** What needs to be done **
Copy every line of the data below, keeping each one precisely as it appears.

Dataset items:
▼▼▼

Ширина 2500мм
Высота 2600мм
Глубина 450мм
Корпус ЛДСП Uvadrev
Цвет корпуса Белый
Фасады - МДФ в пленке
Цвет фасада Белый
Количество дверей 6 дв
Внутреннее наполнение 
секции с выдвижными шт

▲▲▲

** Response area **
Ширина 2500мм
Высота 2600мм
Глубина 450мм
Корпус ЛДСП Uvadrev
Цвет корпуса Белый
Фасады - МДФ в пленке
Цвет фасада Белый
Количество дверей 6 дв
Внутреннее наполнение 
секции с выдвижными шт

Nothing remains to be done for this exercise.